Mike is one of the best youth pastors I know. He has given the best years of his life to his church. If ever there was a guy who deserved to be celebrated for his long-term commitment to a relatively thankless job, it was Mike.

When I saw what happened to Mike, I figured it was just bad luck. But then I saw this same ugly phenomenon happening in the last few months to three other guys. All of them had committed their lives to discipling young people. They were succeeding in the one criteria of success that means anything: Young people graduated to adulthood making Jesus lord of their lives.

The common denominator for these four guys is that at the end of the day, no matter how they poured their lives out for their ministry, they were still treated as hired guns by their boss, the senior pastor.

Senior pastors will usually leave well enough alone. But let some student complain to his father, who happens to be an elder in the church, and the senior pastor has to do something.

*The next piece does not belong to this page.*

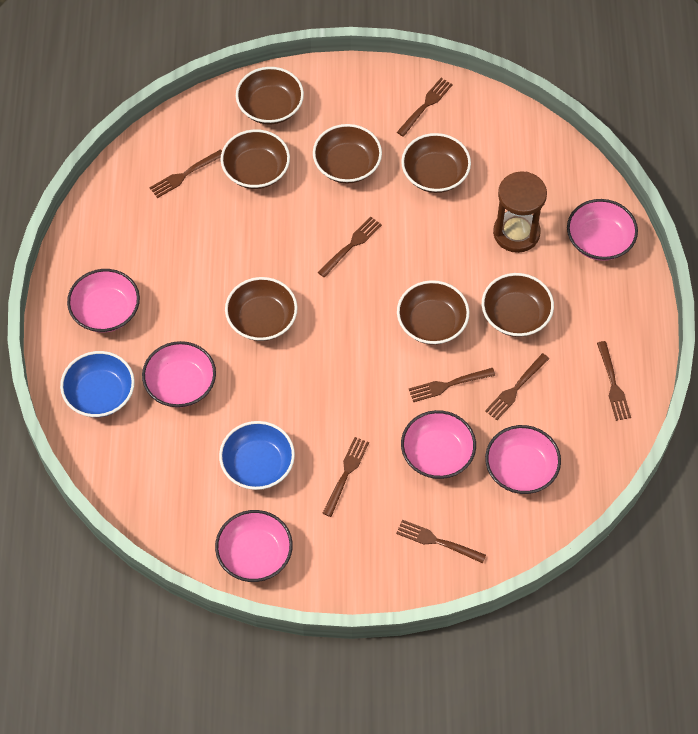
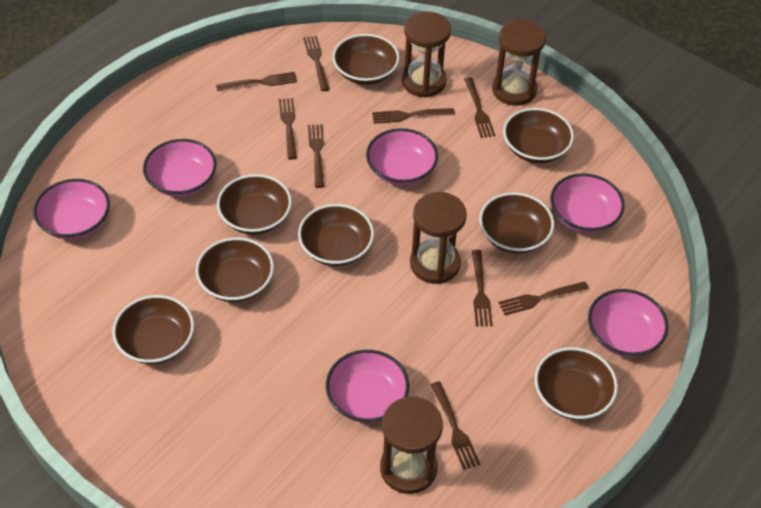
blue bowl: [60,351,135,417] [219,421,295,490] = 2 -> none = 0
brown bowl: [220,129,290,189] [225,277,298,341] [236,67,304,124] [313,124,382,184] [397,280,469,345] [401,133,471,193] [482,273,554,337] = 7 -> [112,295,194,364] [196,237,274,302] [217,174,292,235] [298,204,374,266] [332,34,400,85] [479,192,554,254] [503,108,574,163] [534,347,618,420] = 8
brown fork: [150,150,222,198] [318,217,382,278] [322,437,369,517] [396,520,486,563] [397,78,453,137] [409,368,496,402] [485,353,549,420] [597,341,631,421] = 8 -> [216,72,297,91] [279,98,297,159] [303,36,330,91] [308,124,324,188] [372,108,455,124] [430,381,480,470] [464,77,495,138] [472,250,493,327] [499,281,589,315] = 9
brown hourglass: [493,171,547,253] = 1 -> [380,396,443,494] [402,11,451,98] [410,192,467,284] [492,20,546,106] = 4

If the complaints against the youth pastor continue or are joined by the complaints of others, then that youth pastor has a real problem. The nature of his hired gun status is exposed. If the senior pastor is relatively spineless and the elder board relatively clueless, then this youth pastor nightmare can become a reality.

What's broken here? Is it just the system? Steve is one of these youth pastors who, at the peak of their careers, had a political train wreck and was asked to leave his church. I don't know a more gracious guy than Steve, but he had to restrain himself from telling the whole lot of them to take a flying leap.

You hate to leave a place with sheep bites on your rear.*

*Maybe that's what Jesus was talking about when he said "turn the other cheek."